#### Supplied text ####
He continues to come before the courts on assault, drunkenness, and theft during 1832. Lack of evidence or witnesses sees many of these offences dismissed. At most, a small fine is levied. Given the standover tactics of the Field Police, few witnesses would dare come forward.
Newspaper records of Cowburn's drunkenness and violence.
It does not take much imagination to see Mary as a victim of domestic violence. Mary left the relationship sometime in 1836-7. Cowburn's brutish character is commented on in 1855 during the inquest into the death of a woman named Elizabeth Cowburn. She was living in a hut with Cowburn at the time of her death. The only transport was by foot or ferry.
Coroner's Inquest into Elizabeth's Death
On the 26th instant, a jury of seven was empanelled at the Sand Spit, Lower Ferry, near Sorell, before Charles Eardley-Wilmot, Esquire, Coroner, to inquire, into the circumstances attending the death of Elizabeth Cowburn, wife of Robert Cowburn, better known as "Harlequin Bob." The jurors having been sworn, with the coroner, viewed the body in a miserable hut at the water's edge. Still, the effluvia were so insufferable that part of their duty was only for an instant. The first witness was Robert Cowburn, who deposed that he was the deceased's husband, who was 48 years old. On Tuesday morning, he left home, the 20th instant, for Sorell, about 8 miles distant, when the deceased complained of a pain in the back part of her head. Witness told her he should return in the evening of the same day, or the next morning. Deceased begged to do" saying, "I hope you will, as I do not "feel well."
Coroner: When did you return home? Witness: On Sunday morning, the 26th of this month. Coroner: Was the deceased all alone? Witness: Yes, sir Coroner: Where did you spend the time? Witness: I spent part of the time in public-houses and part at my son-in-law's.
Witness then stated that he knocked at the door on reaching home, but receiving no answer, he got into the hut when he found his wife dead, and from her position had been attempting to get out of bed.
Thomas Purton stated that he saw the deceased on Wednesday night in her hut, when she appeared in her usual health and complained of having neither tea nor sugar', adding 'if my husband comes home, I'll bolt."
Dr Westbrook said he had made a post-mortem examination of the body of the deceased woman. On opening the head, he discovered about three tablespoonsful of fluid between the brain's hemispheres, which might be produced from frequent intoxication, debility, or an over-enervated state of the system. He believed that the cause of death was serous apoplexy (a stroke).
####
Work request A — Format the records as a JSON list of strings, one string per line and blank lines skipped, from the start of the records through the line holding "providing Financial Advice.", inclusive. Leave the pictures out of the list.
#### Data for processing ####
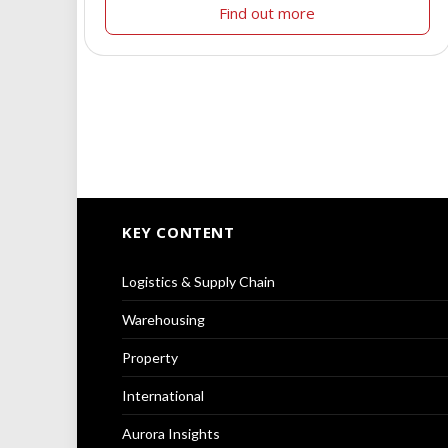
Find out more
KEY CONTENT
Logistics & Supply Chain
Warehousing
Property
International
Aurora Insights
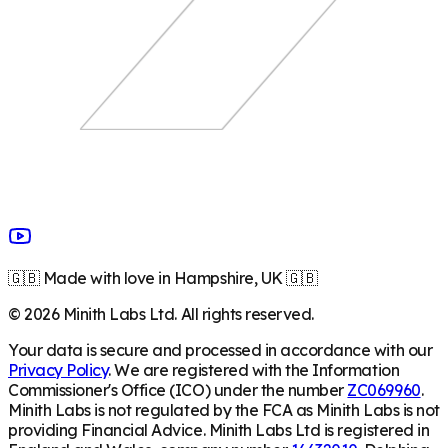
🇬🇧 Made with love in Hampshire, UK 🇬🇧
©
2026
Minith Labs Ltd. All rights reserved.
Your data is secure and processed in accordance with our
Privacy Policy
. We are registered with the Information
Commissioner's Office (ICO) under the number
ZC069960
.
Minith Labs is not regulated by the FCA as Minith Labs is not
providing Financial Advice. Minith Labs Ltd is registered in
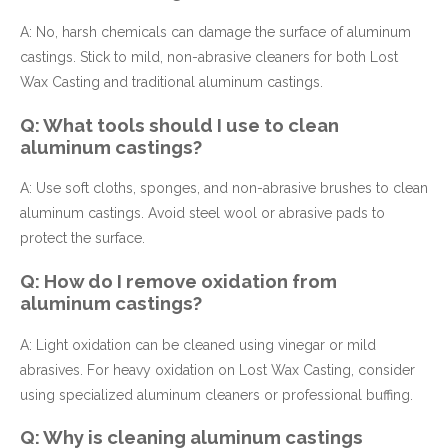
A: No, harsh chemicals can damage the surface of aluminum
castings. Stick to mild, non-abrasive cleaners for both Lost
Wax Casting and traditional aluminum castings.
Q: What tools should I use to clean
aluminum castings?
A: Use soft cloths, sponges, and non-abrasive brushes to clean
aluminum castings. Avoid steel wool or abrasive pads to
protect the surface.
Q: How do I remove oxidation from
aluminum castings?
A: Light oxidation can be cleaned using vinegar or mild
abrasives. For heavy oxidation on Lost Wax Casting, consider
using specialized aluminum cleaners or professional buffing.
Q: Why is cleaning aluminum castings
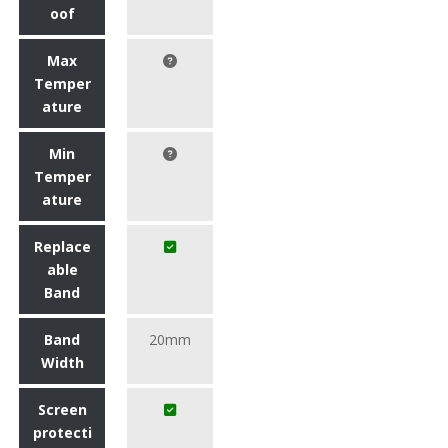
oof
Max
Temper
ature
Min
Temper
ature
Replace
able
Band
Band
20mm
Width
Screen
protecti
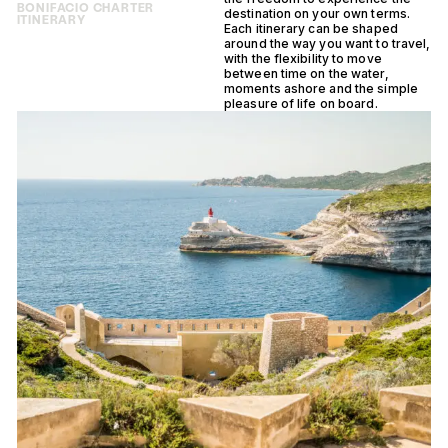
BONIFACIO CHARTER
destination on your own terms.
ITINERARY
Each itinerary can be shaped
around the way you want to travel,
with the flexibility to move
between time on the water,
moments ashore and the simple
pleasure of life on board.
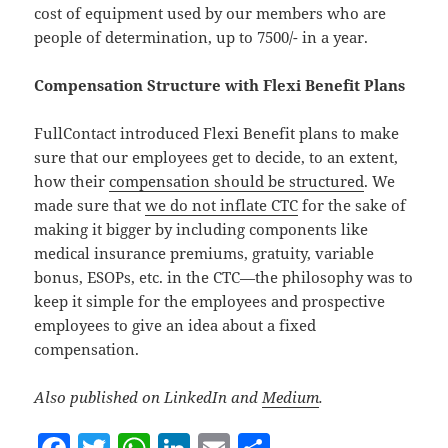
cost of equipment used by our members who are
people of determination, up to 7500/- in a year.
Compensation Structure with Flexi Benefit Plans
FullContact introduced Flexi Benefit plans to make
sure that our employees get to decide, to an extent,
how their
compensation should be structured
. We
made sure that
we do not inflate CTC
for the sake of
making it bigger by including components like
medical insurance premiums, gratuity, variable
bonus, ESOPs, etc. in the CTC—the philosophy was to
keep it simple for the employees and prospective
employees to give an idea about a fixed
compensation.
Also published on LinkedIn and
Medium
.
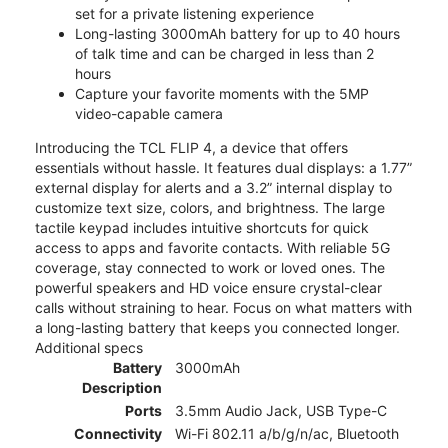
set for a private listening experience
Long-lasting 3000mAh battery for up to 40 hours
of talk time and can be charged in less than 2
hours
Capture your favorite moments with the 5MP
video-capable camera
Introducing the TCL FLIP 4, a device that offers
essentials without hassle. It features dual displays: a 1.77”
external display for alerts and a 3.2” internal display to
customize text size, colors, and brightness. The large
tactile keypad includes intuitive shortcuts for quick
access to apps and favorite contacts. With reliable 5G
coverage, stay connected to work or loved ones. The
powerful speakers and HD voice ensure crystal-clear
calls without straining to hear. Focus on what matters with
a long-lasting battery that keeps you connected longer.
Additional specs
Battery
3000mAh
Description
Ports
3.5mm Audio Jack, USB Type-C
Connectivity
Wi-Fi 802.11 a/b/g/n/ac, Bluetooth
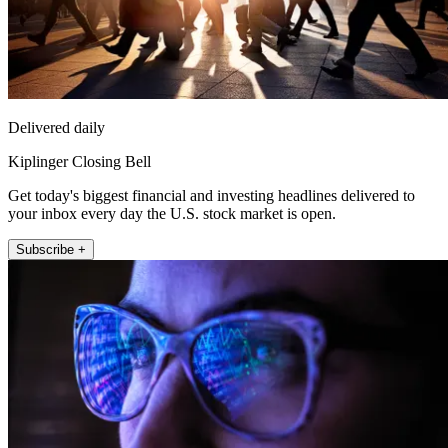
Delivered daily
Kiplinger Closing Bell
Get today's biggest financial and investing headlines delivered to
your inbox every day the U.S. stock market is open.
Subscribe +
####
Work request B — Which offenses does the text about Cowburn say he came before the courts on during 1832?

Answer section A —
[
  "Find out more",
  "KEY CONTENT",
  "Logistics & Supply Chain",
  "Warehousing",
  "Property",
  "International",
  "Aurora Insights",
  "🇬🇧 Made with love in Hampshire, UK 🇬🇧",
  "©",
  "2026",
  "Minith Labs Ltd. All rights reserved.",
  "Your data is secure and processed in accordance with our",
  "Privacy Policy",
  ". We are registered with the Information",
  "Commissioner's Office (ICO) under the number",
  "ZC069960",
  ".",
  "Minith Labs is not regulated by the FCA as Minith Labs is not",
  "providing Financial Advice. Minith Labs Ltd is registered in"
]

Answer section B — Assault, drunkenness, and theft.